A medio cantar se me saltaron las lágrimas y tuve que retirarme entre los bondadosos aplausos de la sala. (Digamos entre paréntesis que mi padre estudió nueve años para cura hasta que empezaron a gustarle las chicas y colgó los hábitos. Menos mal, porque si termina la carrera yo no estaría aquí ahora escribiendo para ‘La Nueva Crónica’). Mi abuela Bonifacia, astorgana (o asturicense) me contaba que a mi padre en casa le llamaban el ‘curica’. Todavía hoy rueda por alguna carpeta de mis archivos una foto de mi padre de cuando era un mozalbete con su hábito de seminarista.
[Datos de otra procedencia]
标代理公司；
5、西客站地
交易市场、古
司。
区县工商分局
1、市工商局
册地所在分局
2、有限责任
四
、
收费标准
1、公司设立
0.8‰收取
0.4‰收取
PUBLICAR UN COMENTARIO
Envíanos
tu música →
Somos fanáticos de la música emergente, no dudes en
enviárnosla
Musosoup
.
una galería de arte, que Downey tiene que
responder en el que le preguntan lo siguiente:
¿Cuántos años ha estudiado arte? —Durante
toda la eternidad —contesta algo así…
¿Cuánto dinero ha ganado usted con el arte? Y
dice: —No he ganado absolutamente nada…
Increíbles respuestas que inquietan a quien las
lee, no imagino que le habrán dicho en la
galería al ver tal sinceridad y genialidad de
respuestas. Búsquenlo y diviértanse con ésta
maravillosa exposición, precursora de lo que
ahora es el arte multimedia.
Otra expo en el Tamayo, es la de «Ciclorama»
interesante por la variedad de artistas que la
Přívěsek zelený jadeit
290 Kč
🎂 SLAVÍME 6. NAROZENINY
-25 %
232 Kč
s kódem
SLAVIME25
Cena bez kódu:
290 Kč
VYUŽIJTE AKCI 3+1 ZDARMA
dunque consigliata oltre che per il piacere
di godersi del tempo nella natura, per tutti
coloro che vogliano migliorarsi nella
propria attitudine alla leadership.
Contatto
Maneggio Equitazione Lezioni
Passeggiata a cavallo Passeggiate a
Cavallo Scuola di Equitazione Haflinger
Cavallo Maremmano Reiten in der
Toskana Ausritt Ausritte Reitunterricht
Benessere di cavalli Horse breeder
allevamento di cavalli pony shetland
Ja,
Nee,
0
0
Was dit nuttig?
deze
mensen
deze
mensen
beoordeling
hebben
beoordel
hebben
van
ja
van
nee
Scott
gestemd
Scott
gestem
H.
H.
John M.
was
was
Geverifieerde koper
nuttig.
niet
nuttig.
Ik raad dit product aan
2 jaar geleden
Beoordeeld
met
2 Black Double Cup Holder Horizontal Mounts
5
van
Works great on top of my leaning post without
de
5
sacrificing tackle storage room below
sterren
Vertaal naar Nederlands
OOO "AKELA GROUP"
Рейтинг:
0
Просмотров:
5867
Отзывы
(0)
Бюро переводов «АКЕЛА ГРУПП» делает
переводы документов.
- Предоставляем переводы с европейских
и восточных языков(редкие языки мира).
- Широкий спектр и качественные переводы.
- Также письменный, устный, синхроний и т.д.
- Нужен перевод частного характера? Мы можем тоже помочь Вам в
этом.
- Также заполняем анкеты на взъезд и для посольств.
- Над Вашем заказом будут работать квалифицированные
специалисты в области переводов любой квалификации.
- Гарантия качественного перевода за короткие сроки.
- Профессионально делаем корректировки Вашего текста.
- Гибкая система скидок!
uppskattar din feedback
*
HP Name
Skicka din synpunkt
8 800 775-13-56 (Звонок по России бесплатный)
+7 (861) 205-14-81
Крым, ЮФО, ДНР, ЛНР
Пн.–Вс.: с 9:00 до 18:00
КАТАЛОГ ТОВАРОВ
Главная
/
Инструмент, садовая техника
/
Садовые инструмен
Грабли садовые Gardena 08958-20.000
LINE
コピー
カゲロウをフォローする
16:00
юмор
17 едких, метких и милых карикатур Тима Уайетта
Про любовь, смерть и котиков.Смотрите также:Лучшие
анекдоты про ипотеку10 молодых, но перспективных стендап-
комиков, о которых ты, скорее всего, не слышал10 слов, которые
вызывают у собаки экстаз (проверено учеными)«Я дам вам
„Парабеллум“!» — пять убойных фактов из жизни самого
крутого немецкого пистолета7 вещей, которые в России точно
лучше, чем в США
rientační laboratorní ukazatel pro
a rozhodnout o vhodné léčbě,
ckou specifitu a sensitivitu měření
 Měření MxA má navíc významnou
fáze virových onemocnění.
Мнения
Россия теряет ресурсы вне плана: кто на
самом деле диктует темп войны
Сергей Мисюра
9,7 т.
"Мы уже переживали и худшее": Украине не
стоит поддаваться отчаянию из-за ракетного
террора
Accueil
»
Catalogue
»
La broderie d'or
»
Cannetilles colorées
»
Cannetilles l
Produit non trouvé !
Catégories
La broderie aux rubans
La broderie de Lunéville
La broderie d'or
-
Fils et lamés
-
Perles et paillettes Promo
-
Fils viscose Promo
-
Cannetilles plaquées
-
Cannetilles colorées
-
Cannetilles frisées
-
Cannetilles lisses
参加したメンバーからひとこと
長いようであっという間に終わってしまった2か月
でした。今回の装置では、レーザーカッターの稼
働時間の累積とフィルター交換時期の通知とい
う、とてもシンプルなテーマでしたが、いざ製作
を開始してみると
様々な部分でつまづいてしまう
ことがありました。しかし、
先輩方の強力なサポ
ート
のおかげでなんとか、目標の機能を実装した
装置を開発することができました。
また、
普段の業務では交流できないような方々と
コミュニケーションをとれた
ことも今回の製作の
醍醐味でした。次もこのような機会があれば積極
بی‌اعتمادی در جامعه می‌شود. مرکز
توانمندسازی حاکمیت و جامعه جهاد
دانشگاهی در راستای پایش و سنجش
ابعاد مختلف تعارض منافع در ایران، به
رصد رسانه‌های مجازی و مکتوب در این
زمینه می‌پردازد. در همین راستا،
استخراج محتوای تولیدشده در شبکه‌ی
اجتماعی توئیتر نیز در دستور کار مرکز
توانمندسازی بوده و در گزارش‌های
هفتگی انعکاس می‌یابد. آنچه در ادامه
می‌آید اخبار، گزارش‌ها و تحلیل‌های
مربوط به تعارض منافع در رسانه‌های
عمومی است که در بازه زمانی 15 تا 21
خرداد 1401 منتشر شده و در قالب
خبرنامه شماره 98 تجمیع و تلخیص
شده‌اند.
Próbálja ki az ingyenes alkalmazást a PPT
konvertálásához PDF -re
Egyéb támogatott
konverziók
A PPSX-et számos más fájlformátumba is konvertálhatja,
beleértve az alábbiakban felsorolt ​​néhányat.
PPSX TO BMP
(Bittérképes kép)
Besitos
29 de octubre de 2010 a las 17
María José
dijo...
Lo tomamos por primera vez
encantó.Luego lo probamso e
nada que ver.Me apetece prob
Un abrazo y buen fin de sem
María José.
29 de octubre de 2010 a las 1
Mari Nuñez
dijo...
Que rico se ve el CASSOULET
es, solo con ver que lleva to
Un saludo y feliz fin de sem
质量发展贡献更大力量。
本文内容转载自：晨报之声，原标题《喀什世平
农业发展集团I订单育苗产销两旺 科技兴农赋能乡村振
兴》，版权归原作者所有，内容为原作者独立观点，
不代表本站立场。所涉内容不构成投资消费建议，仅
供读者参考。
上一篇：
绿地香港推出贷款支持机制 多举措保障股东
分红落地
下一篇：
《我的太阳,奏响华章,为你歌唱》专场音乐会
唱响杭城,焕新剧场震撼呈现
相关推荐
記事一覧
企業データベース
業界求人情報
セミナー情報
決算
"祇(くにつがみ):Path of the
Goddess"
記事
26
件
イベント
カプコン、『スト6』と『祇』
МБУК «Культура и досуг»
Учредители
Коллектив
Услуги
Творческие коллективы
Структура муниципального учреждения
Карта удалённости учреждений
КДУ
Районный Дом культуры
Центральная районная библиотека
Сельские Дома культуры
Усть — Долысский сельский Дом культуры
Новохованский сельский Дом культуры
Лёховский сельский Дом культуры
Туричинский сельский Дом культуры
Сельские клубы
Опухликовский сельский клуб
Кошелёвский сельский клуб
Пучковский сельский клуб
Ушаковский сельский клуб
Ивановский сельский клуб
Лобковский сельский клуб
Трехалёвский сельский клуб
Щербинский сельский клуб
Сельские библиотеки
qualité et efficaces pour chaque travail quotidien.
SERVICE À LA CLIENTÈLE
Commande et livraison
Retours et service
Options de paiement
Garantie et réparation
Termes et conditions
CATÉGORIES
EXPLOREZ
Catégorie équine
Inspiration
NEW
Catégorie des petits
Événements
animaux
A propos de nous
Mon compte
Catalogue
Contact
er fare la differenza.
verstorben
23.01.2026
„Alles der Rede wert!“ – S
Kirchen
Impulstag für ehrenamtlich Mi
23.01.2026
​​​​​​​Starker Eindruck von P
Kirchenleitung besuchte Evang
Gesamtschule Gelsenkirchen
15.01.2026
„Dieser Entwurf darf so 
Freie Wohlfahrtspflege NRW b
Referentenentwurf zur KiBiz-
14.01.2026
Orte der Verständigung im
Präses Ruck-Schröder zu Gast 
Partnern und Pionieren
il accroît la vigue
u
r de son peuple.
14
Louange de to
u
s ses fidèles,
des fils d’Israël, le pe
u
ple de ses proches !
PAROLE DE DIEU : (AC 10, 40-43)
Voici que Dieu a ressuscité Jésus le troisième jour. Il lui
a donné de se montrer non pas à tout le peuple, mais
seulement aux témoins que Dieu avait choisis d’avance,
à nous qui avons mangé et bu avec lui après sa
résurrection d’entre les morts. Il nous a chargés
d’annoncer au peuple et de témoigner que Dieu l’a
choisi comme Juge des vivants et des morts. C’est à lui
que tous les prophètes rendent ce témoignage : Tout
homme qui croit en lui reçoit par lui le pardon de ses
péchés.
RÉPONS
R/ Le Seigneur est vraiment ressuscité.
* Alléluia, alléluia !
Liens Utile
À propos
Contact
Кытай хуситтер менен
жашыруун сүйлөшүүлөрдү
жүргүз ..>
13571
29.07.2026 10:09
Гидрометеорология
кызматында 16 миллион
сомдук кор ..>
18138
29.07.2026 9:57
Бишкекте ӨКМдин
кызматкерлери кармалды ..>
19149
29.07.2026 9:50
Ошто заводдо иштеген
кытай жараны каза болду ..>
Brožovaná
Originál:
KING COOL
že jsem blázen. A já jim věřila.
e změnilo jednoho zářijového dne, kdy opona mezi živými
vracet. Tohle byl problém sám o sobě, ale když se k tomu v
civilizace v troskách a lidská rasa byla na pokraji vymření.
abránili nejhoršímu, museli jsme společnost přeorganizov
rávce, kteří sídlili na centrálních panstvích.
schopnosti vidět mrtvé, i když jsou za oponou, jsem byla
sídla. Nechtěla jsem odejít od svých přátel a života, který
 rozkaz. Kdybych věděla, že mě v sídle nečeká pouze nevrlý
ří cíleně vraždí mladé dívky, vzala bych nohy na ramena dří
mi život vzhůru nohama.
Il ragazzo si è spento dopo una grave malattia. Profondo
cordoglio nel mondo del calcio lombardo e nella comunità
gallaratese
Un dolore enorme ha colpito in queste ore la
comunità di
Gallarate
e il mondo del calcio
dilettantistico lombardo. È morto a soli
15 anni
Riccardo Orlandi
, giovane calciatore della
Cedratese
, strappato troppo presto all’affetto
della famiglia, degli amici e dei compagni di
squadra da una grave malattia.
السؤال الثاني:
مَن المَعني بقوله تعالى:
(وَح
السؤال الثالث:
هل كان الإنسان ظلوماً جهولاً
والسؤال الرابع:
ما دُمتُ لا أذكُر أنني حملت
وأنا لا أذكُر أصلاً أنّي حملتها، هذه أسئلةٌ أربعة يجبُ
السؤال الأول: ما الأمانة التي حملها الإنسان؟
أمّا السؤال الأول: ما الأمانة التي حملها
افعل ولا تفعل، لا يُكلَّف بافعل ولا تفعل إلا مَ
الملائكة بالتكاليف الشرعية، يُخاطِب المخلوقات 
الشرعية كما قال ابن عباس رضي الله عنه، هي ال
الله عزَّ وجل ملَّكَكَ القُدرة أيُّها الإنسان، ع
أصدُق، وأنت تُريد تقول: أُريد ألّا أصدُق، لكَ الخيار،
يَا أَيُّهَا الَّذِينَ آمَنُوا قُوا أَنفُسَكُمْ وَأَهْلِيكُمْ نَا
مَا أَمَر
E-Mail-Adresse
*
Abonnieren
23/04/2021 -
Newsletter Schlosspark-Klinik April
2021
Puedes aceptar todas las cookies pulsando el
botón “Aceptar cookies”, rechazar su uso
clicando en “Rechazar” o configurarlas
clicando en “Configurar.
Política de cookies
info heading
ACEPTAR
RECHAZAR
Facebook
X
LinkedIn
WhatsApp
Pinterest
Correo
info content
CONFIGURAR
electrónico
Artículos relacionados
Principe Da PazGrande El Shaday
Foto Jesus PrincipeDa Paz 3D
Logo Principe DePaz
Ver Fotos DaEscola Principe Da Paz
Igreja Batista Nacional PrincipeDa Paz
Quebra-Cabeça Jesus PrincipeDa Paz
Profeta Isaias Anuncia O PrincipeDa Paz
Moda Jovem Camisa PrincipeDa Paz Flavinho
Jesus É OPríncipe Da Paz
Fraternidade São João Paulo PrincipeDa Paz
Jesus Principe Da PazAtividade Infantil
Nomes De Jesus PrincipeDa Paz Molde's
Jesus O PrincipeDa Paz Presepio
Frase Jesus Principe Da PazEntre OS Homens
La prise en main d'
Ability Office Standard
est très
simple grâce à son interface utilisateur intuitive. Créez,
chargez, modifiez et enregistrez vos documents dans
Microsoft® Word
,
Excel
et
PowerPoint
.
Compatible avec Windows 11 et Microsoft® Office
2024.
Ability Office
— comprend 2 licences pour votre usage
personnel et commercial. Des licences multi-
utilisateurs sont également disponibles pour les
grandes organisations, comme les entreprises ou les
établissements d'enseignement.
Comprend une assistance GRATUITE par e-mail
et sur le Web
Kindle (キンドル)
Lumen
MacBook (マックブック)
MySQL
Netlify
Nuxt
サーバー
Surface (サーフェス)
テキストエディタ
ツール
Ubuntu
Y para terminar. En un escrito anterior decía cómo me embobaba mirando al guardia urbano que regulaba el tráfico en la plaza de Santo Domingo. Hoy contaré que había otros empleados municipales encargados de regar las calles de León con la manguera. Los chiquillos del barrio les gritábamos: «¡La manga riega que aquí no llega; si llegaría nos mojaría!» Pero a poco que nos descuidásemos nos alcanzaba con el chorro de agua a toda presión y si era en invierno nos dejaba como carámbanos; y cuando llegábamos a casa en aquel lamentable estado recibíamos, además, una soberana azotaina en las nalgas que a causa del frío parecía que nos flagelasen con cristales. «O tempora! O mores!», como decían los antiguos latinos.